Les hommes de Prince Johnson ont pris le soin de faire appel à des médecins et à des infirmiers pour faire retarder la décomposition du cadavre : on lui a injecté du formol. Depuis la fin de septembre, le corps a disparu. On ne sait pas s’il a été enterré. Lui, au moins, a fait enterrer ceux qu’il avait tués. Dans la boue, dans des fosses communes. Broyés par des bulldozers. Dès le lendemain de ce massacre, dont le seul héros n’a été qu’un chef d’Etat fantasque, les commandos de l’ancienne garde présidentielle se vengent. Ils tuent, pillent, violent, brûlent tout. Ils n’ont plus qu’un seul slogan : « Sans Doe, pas de Liberia ! Sans président, pas de capitale ! » Même avec Doe, il n’y a avait plus de capitale. Plus de Liberia. Il faudra tout recréer. Un assassin comme Samuel Doe n’était pas un créateur. Mais tout de même, que la terre soit légère à ce qui reste de son corps. Même s’il est mort comme il avait tué.

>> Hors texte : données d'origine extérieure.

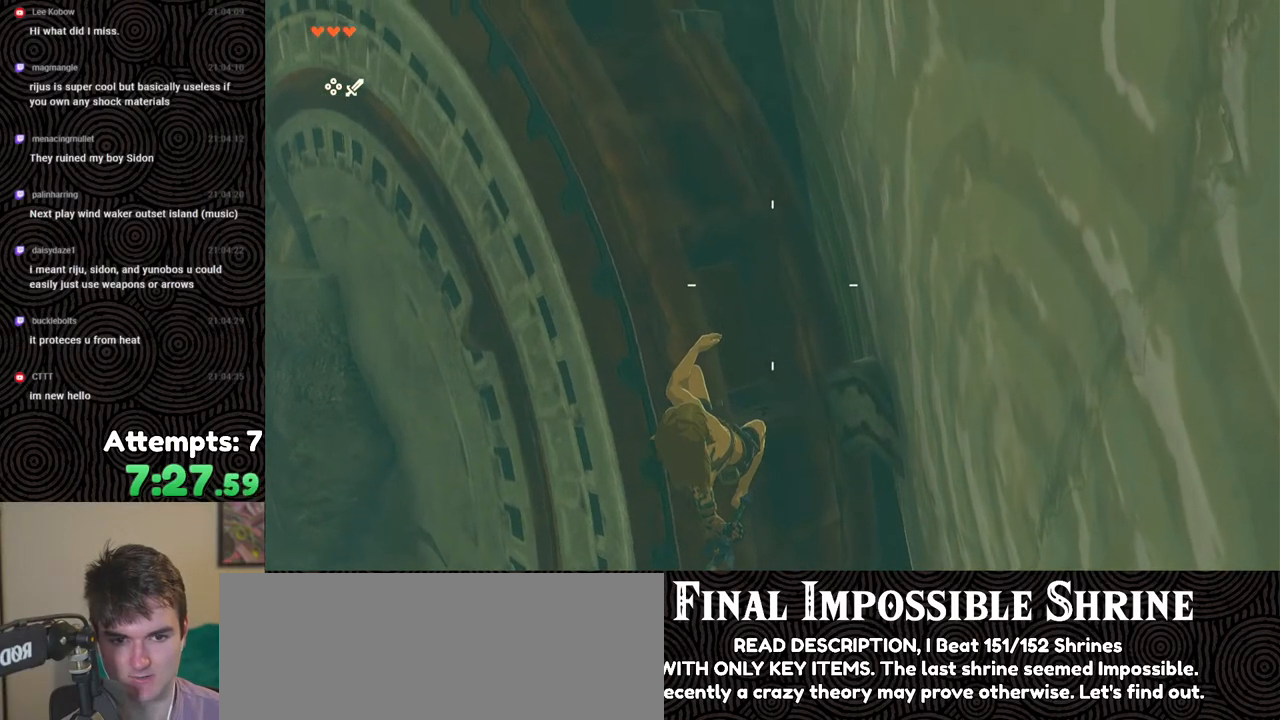
{"buttons": ["R1"], "left_stick": "center", "right_stick": "center", "events": [[50, "right_stick", "center"]]}
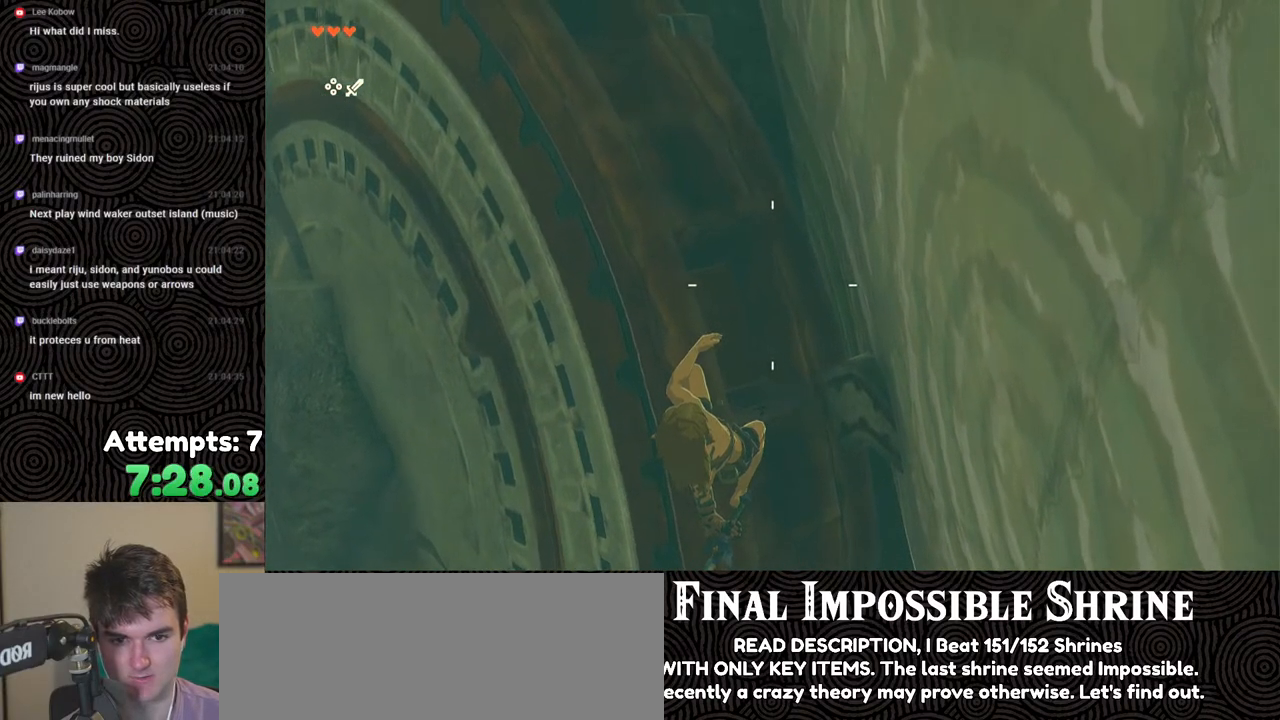
{"buttons": [], "left_stick": "center", "right_stick": "center", "events": [[133, "B", "down"], [200, "B", "up"], [283, "R1", "up"]]}
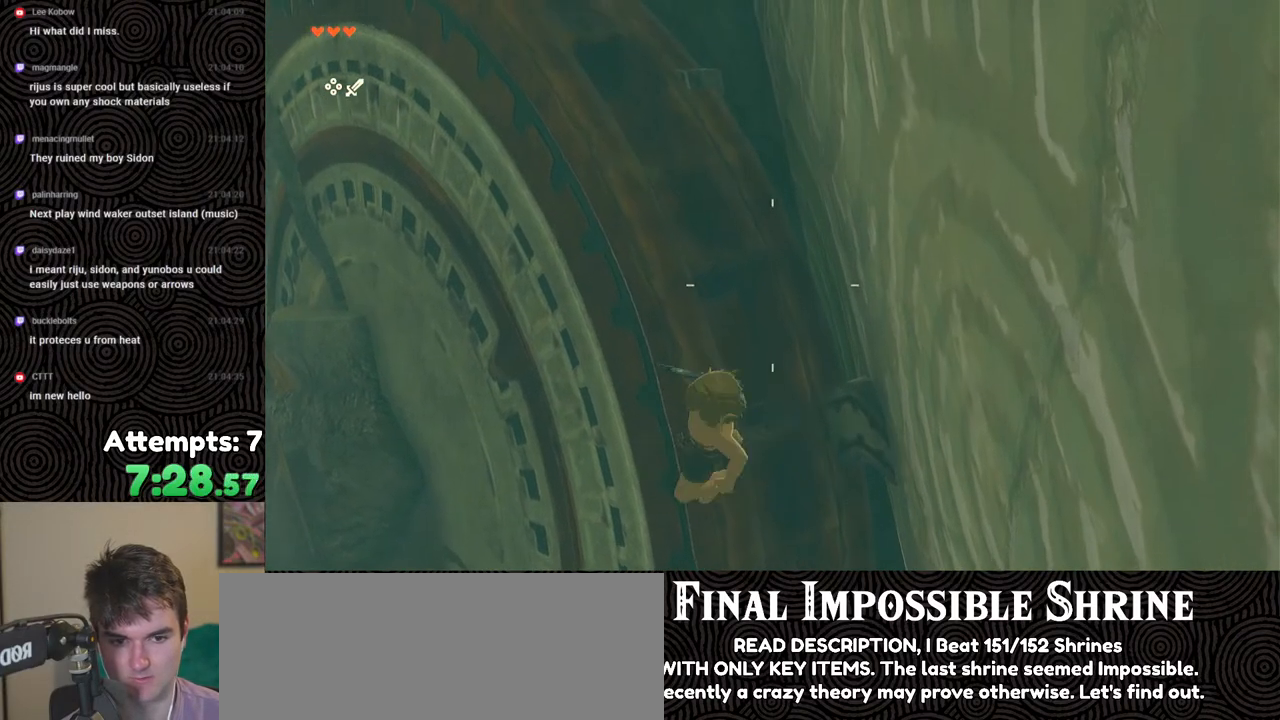
{"buttons": ["B"], "left_stick": "center", "right_stick": "center", "events": [[183, "B", "down"]]}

Samuel Kanyon Doe, né le 6 mai 1951, était un militaire et un homme politique libérien. Il met fin au régime à parti unique du True Whig qui confisquait le pouvoir au profit exclusif des colons afro-américains et de leurs descendants. Samuel Doe est ainsi le premier autochtone à devenir président de la République du Liberia depuis la fondation du Libéria en 1822. Issu de l’ethnie Krahn, Doe tend à favoriser son ethnie d’origine. Il obtient tout d’abord le soutien du gouvernement américain sous la présidence de Ronald Reagan, mais le perd progressivement du fait de la corruption et de l’impopularité de son régime. Il est un ennemi implacable de la franc-maçonnerie. En 1990, le Liberia bascule dans la guerre civile. Prince Johnson (Front indépendant) et Charles Taylor (NPLF) sont à la tête de deux groupes rebelles. De nombreux coups d’État tentent vainement de le destituer jusqu’à sa capture par les troupes de Yormic Johnson. Il meurt sous la torture et il est exécuté d’une balle dans la tête. Son corps est ensuite exposé nu dans les rues de Monrovia.